Tracey Neale, a former Emmy Award–winning news anchor for WUSA Channel 9 and Fox 5, founded the Veronica’s Story Foundation, a pediatric-AIDS and orphans charity, after making a documentary about AIDS in Africa. In 2007, she adopted twins, Emebet and Eyasu, from Ethiopia.
My life has changed so much with the kids. I used to love Mie N Yu (3125 M St., NW; 202-333-6122) and Citronelle (3000 M St., NW; 202-625-2150). Now I’m a regular at Tugooh Toys (1319 Wisconsin Ave., NW; 202-338-9476). They have great natural wooden toys, activities in the afternoon, puppet shows, and arts and crafts.
Creativity (3222 M St., NW; 202-338-0044) in Georgetown Park is another great destination. It’s a drop-in spot, really friendly: You buy an item, and then your child can sit down and paint. My kids are always really proud when they create things.
Before I had kids, I bought a kayak. It’s the one thing I’ve tried to keep hold of from my old life, and luckily they love it. We keep it at Jack’s Boat House (3500 K St., NW; 202-337-9642). When it’s warm, we get something from Pizzeria Paradiso (3282 M St., NW; 202-337-1245) and take lunch out on the boat.
I love my dry cleaner, Uptown Valet (1212 31st St., NW; 202-337-4700). It’s the kind of place where they know your name, ask about your life—and they’re really good at what they do. As an added perk, they run a little matchmaking service on the store wall. I’ve seen a few intriguing faces up there!
Peter Mirijanian runs Peter Mirijanian Public Relations in downtown DC, representing clients such as FedEx, Verizon, and Boeing. He has lived in Georgetown since 2001. He and his wife, Irina, have a seven-month-old son, Tigran.
I love Cafe Milano (3251 Prospect St., NW; 202-333-6183). Everyone seems to know the owner; we’re good friends with him. I love the pounded veal chop, and my wife is a big fan of the pasta. We’ll go there on the weekend, especially when we can sit outside. I’m a cigar smoker, so it’s ideal.
Another place we like to go is Neyla (3206 N St., NW; 202-333-6353) for Middle Eastern food. They have a wood-burning oven in the back where they cook all their own breads, and they have great meats and chicken. We’re both Armenian, so that kind of food is a part of our heritage.
We have a lot of furniture from Random Harvest (1313 Wisconsin Ave., NW; 202-333-5569). It’s an eclectic place—they have restored antiques, but they’re practical. We always like to walk past and see what they’ve got in.
Jan Pottker is the author of eight books, including Janet & Jackie: The Story of a Mother and Her Daughter, Jacqueline Kennedy Onassis. She runs walking tours of “celebrity” Georgetown, and is an expert on the neighborhood’s history.
Semra at Ury & Associates (3109 M St., NW; 202-342-0944) is the best waxer in Georgetown, particularly for eyebrows. She’s been in the business for at least a decade.
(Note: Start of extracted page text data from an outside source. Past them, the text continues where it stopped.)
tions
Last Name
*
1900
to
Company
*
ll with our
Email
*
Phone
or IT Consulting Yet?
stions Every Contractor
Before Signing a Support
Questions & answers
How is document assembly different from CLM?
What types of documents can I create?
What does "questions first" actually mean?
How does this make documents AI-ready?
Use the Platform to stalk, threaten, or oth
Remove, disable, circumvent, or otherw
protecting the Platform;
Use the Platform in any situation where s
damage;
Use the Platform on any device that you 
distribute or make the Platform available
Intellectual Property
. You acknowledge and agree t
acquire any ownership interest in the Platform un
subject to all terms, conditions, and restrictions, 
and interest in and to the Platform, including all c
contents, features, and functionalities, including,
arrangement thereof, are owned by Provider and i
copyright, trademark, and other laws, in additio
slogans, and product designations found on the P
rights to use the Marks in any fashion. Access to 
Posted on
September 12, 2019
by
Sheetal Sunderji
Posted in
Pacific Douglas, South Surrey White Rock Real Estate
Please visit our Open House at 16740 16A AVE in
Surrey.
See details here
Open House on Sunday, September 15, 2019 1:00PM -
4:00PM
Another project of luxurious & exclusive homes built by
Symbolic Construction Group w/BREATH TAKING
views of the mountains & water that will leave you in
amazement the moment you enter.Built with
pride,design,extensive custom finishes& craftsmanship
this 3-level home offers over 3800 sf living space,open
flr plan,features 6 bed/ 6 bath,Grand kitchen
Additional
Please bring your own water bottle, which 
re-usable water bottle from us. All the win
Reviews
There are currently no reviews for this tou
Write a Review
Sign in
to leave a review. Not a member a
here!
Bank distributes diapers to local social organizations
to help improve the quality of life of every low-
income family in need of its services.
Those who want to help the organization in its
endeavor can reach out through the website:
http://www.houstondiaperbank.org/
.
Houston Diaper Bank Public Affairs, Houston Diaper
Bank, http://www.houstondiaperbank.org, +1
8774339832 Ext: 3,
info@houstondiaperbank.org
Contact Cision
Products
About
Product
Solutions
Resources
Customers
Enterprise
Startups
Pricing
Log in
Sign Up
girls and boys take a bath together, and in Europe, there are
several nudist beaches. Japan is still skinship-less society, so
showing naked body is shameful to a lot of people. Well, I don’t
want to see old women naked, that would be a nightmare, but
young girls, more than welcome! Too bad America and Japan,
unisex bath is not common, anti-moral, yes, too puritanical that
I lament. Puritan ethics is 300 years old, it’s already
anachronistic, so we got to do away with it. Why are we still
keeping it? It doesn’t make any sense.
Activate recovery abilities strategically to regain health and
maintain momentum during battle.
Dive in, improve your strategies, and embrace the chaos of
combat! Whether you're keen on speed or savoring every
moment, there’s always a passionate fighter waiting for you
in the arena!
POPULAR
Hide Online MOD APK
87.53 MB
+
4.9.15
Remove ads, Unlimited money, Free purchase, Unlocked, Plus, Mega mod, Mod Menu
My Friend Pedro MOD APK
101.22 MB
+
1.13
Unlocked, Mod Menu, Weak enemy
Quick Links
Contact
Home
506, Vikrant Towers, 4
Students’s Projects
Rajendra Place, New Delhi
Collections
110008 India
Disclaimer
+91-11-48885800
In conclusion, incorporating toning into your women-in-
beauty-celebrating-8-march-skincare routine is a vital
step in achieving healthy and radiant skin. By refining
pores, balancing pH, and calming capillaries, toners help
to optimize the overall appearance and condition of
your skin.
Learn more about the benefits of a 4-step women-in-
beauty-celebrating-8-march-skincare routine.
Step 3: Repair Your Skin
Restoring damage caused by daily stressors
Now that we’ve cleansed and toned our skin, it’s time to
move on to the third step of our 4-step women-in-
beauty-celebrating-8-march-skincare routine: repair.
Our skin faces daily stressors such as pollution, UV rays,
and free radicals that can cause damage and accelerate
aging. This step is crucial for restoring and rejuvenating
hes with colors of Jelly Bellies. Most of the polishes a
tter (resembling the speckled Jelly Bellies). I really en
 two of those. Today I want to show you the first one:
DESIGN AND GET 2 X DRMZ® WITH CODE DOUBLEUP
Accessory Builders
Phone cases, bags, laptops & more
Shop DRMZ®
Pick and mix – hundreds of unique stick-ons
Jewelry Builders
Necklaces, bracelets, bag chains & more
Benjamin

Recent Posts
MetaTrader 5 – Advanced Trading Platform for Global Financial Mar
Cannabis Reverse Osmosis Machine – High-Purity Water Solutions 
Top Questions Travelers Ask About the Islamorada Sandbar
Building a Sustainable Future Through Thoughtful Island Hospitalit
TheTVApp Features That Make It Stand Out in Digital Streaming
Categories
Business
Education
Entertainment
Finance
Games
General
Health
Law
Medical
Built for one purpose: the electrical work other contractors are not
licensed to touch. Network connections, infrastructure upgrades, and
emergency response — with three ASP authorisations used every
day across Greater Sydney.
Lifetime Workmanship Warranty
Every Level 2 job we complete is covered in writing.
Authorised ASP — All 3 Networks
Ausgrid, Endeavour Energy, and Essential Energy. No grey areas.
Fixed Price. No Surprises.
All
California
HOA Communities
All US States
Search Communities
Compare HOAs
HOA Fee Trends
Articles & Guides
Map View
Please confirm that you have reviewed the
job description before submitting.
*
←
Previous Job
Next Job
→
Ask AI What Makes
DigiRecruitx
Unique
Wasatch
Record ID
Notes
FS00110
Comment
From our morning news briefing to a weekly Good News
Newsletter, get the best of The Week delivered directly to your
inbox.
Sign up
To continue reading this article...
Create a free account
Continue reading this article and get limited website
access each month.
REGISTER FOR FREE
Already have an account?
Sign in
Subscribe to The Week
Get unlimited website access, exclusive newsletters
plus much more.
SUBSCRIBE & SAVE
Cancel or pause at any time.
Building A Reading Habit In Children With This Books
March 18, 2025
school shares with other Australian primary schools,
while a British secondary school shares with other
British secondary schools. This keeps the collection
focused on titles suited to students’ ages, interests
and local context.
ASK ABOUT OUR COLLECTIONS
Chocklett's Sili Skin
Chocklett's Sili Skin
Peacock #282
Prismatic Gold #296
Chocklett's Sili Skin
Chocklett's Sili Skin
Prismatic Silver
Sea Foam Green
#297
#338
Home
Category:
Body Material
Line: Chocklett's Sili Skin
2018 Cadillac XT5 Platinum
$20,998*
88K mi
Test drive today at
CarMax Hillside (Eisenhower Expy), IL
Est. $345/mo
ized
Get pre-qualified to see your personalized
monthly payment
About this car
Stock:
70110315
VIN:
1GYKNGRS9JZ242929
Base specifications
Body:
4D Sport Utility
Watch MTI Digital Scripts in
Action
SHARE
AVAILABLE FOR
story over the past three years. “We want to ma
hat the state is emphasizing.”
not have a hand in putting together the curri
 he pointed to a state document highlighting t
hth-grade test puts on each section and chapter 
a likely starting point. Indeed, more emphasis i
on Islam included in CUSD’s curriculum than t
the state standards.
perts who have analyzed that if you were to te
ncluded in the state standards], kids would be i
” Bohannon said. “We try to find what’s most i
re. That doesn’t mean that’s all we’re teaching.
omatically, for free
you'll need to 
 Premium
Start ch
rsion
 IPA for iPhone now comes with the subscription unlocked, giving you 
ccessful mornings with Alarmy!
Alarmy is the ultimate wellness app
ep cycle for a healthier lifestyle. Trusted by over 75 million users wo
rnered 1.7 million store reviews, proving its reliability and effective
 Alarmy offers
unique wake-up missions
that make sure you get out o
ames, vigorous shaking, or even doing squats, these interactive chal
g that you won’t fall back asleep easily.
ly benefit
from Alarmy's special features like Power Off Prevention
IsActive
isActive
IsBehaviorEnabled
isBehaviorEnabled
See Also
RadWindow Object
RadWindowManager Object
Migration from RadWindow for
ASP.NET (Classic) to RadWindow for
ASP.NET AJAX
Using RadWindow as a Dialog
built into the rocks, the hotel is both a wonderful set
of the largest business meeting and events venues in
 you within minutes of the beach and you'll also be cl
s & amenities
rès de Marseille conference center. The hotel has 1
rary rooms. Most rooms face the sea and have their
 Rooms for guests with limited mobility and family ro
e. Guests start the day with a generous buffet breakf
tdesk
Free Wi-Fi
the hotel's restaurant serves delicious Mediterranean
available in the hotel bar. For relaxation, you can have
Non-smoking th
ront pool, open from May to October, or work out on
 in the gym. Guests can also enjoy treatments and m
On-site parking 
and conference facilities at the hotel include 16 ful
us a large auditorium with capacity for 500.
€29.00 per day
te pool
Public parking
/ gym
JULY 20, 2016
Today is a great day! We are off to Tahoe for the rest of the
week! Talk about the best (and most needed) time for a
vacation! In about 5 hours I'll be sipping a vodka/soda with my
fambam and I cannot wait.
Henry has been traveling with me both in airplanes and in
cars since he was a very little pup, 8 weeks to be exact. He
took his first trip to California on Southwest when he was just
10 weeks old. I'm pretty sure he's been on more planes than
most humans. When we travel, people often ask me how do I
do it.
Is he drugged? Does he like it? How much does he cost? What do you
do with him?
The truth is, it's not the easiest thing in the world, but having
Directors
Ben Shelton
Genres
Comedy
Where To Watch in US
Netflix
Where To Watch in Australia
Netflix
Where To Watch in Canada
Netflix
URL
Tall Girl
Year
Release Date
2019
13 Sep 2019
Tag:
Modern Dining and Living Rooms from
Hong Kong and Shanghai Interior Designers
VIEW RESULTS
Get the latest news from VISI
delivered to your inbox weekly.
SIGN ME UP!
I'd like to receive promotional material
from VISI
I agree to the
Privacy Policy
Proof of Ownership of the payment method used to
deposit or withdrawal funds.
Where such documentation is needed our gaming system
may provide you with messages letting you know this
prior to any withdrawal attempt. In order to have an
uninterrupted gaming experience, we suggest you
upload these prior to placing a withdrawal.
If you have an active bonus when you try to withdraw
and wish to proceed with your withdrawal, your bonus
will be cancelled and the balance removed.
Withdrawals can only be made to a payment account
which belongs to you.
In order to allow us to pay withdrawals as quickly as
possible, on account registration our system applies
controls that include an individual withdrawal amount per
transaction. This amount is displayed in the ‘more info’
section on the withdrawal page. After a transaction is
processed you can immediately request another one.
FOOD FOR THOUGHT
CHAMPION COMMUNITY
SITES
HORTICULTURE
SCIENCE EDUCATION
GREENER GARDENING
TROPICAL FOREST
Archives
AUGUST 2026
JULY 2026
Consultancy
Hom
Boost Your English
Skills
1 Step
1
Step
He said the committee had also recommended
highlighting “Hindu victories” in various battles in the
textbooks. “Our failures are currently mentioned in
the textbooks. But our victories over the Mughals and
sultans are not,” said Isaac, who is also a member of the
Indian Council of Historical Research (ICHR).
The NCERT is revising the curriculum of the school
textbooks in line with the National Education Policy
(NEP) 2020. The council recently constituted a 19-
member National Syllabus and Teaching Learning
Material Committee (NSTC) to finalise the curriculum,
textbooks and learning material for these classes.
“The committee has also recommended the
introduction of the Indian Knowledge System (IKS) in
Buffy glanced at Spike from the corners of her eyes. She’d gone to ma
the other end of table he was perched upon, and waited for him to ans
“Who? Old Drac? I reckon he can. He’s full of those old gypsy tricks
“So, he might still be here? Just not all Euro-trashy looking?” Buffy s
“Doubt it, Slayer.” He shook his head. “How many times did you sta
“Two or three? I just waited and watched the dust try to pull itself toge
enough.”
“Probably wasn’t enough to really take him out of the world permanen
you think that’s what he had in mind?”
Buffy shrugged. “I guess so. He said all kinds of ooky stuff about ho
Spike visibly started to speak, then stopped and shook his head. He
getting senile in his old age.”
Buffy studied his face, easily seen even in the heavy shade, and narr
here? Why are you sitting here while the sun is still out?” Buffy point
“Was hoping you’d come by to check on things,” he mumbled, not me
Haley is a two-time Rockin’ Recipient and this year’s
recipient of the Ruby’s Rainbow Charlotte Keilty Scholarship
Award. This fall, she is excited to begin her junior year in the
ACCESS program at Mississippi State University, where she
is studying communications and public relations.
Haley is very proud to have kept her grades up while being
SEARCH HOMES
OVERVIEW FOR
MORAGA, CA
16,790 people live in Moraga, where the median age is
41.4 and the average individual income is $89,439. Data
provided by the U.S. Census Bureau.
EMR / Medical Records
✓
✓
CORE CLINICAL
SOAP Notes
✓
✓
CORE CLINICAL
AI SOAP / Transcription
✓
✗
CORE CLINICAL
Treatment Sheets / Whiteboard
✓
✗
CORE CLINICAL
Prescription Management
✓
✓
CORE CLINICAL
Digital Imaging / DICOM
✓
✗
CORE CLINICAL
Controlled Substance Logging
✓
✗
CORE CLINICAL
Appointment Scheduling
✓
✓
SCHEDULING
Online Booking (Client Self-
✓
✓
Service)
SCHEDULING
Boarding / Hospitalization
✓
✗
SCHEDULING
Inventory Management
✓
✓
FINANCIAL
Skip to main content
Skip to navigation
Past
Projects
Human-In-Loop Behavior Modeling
Thomas Sweet (3214 P St., NW; 202-337-0616) has the best ice cream. It’s charming, and in good weather you can sit outside. They’ve provided ice cream for the White House.
Doyle New York (3256 Prospect St., NW; 202-342-6100), the art-and-antiques auction place, holds appraisal days where you can bring in your jewelry, furniture, paintings, et cetera and get free evaluations—a bit like Antiques Roadshow.